Тупое Юрино желание привело к неожиданным последствиям. Паинькой меня уже никто не считал, а большинство студентов и вовсе отнеслись к моей выходке отрицательно. Но вот школьников я, кажется, смогла заинтересовать: люди, раньше не замечавшие меня, теперь пытались познакомиться поближе, а я поддерживала беседы, хоть мне было вполне достаточно общества соседок и нескольких пацанов.

Но в душе-то я оставалась скромной художницей, все так же по-тихому следившей за тобой несколько раз в день, когда ты отправлялась на перекур.

Я не хотела ничего менять, пожалуй, кроме одного… После того инцидента я больше с тобой и не заговаривала: ты ясно дала понять, что тебе неприятно мое общество, а я не стала навязываться.

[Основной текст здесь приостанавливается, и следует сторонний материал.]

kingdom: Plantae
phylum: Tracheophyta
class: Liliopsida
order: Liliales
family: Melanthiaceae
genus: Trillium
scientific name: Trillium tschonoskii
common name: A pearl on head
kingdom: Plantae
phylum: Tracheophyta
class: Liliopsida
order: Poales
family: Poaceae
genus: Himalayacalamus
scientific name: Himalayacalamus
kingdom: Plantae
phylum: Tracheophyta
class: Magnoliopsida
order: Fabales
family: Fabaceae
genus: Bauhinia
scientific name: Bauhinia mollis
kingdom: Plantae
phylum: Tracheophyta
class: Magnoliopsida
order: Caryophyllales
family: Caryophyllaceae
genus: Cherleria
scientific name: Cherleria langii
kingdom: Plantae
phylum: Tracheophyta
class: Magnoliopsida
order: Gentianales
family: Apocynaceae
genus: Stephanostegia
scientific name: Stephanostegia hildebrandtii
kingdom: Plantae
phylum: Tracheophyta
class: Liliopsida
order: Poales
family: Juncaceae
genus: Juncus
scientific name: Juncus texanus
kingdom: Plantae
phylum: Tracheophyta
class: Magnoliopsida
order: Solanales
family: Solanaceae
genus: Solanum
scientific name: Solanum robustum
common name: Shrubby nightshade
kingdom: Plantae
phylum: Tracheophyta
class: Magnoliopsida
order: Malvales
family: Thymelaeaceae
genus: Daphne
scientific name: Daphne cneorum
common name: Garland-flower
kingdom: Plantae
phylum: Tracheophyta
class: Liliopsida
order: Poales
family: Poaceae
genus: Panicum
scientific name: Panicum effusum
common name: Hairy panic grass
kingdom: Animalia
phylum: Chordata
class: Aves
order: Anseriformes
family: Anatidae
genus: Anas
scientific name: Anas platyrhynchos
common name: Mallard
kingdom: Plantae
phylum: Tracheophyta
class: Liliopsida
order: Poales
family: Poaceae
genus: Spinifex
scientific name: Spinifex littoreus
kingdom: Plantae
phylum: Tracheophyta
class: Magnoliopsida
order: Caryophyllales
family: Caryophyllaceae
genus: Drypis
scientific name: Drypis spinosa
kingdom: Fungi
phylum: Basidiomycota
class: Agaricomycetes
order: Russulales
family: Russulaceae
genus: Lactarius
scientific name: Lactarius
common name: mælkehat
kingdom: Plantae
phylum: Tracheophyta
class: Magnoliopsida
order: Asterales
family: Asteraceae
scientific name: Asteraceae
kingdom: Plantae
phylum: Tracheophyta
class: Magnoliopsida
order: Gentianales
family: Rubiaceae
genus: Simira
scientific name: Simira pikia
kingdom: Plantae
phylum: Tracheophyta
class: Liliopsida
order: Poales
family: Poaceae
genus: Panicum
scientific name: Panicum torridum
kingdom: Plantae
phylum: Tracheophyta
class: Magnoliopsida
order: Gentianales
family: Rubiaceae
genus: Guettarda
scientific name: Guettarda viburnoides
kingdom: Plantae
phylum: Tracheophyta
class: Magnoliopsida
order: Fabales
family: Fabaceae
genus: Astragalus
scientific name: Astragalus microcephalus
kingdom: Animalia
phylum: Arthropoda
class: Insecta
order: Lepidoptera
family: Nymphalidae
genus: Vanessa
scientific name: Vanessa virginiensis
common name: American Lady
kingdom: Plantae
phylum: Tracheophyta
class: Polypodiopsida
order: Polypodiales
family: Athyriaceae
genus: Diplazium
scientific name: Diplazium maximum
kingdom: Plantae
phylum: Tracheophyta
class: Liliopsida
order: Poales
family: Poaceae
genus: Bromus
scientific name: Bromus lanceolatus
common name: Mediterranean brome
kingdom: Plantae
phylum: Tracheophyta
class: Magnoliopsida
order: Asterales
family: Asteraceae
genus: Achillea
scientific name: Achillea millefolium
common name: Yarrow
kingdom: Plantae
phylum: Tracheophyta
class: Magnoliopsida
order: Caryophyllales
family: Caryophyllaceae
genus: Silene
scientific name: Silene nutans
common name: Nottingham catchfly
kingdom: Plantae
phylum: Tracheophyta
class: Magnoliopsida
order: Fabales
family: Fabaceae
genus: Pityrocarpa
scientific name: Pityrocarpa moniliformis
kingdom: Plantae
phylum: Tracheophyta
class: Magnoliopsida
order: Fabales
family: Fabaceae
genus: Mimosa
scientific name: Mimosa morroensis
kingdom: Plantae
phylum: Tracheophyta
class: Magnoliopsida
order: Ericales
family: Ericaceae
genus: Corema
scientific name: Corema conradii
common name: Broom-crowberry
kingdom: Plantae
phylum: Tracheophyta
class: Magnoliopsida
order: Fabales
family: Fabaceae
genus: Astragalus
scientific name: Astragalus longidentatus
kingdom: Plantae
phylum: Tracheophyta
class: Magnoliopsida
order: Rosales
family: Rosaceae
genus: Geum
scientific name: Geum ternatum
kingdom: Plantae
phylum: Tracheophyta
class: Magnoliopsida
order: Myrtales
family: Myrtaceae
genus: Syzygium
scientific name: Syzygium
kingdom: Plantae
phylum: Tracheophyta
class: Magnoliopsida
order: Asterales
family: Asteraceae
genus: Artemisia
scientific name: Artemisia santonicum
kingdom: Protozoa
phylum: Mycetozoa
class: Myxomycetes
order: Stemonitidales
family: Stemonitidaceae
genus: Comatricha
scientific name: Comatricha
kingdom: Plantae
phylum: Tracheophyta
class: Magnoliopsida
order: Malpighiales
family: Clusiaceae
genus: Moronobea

Обидно то, что я и не собиралась никому помешать записать весь учебный материал. Я планировала крикнуть в конце, перед самым звонком с урока, но… Девочка, ты даже не представляешь, до чего доводишь своим взглядом: он словно соскабливает эмоции, копящиеся внутри, и переворачивает их на поверхность души. Знаешь, это дико сводит с ума, не давая усидеть на месте, и хочется сделать хоть что-то физическое, чтобы отвлечься. Чтоб отвлечь тебя от лазерного созерцания моего безумия.


Когда кричала, я была не в себе. Ты меня опьянила.

Я закричала, сломавшись под тяжестью комка собственных мыслей.


А теперь парты и грязь — расплата за мою несдержанность. До всего этого довела меня ты, девушка цвета жженой сиены.

Но я не имею права винить тебя. Я сама виновата во всем, что происходит со мной.


Ручка двери медленно повернулась и некоторое время оставалась в таком положении. Похоже, кто-то очень нерешительный.

В недоумении, но охваченная приступом любопытства, я подошла к двери, чтобы «помочь» путнику войти, и потянула ручку на себя. На пороге стоял тот, чья фантазия стоила мне часов свободного времени.


— Ну, здравствуй! — вырвалось у меня. — Явился — не запылился!


Юра глупо улыбнулся. Нет, я не обижалась на него, но и лишний повод повозмущаться упустить не могла.


— Не загоняйся, я к тебе с хорошими новостями. — Я беззлобно усмехнулась, а он продолжил все так же беспечно: — Поговорил, короче, с директором — взял вину на себя. С завтрашнего дня можешь быть свободна!


Несмотря на спокойный голос Юры, я заметила, что он нервничал: носок ботинка норовил продырявить пол, а пальцы теребили воротник рубашки.


— Ну, джентльмен — так джентльмен! — я попыталась вложить в интонацию как можно больше иронии. — А слабо было прийти с повинной две недели назад? Ссыкло.


— Тебе не идет образ стервы, — он сказал это совершенно искренне, что вызвало у меня молчаливое, но вполне оправданное возмущение. — Лучше ведь поздно, чем никогда.


— Окей, — я резко дернула его за руку и вложила тряпку, а сама направилась к сумке. — Еще весь третий ряд — и можешь уходить! 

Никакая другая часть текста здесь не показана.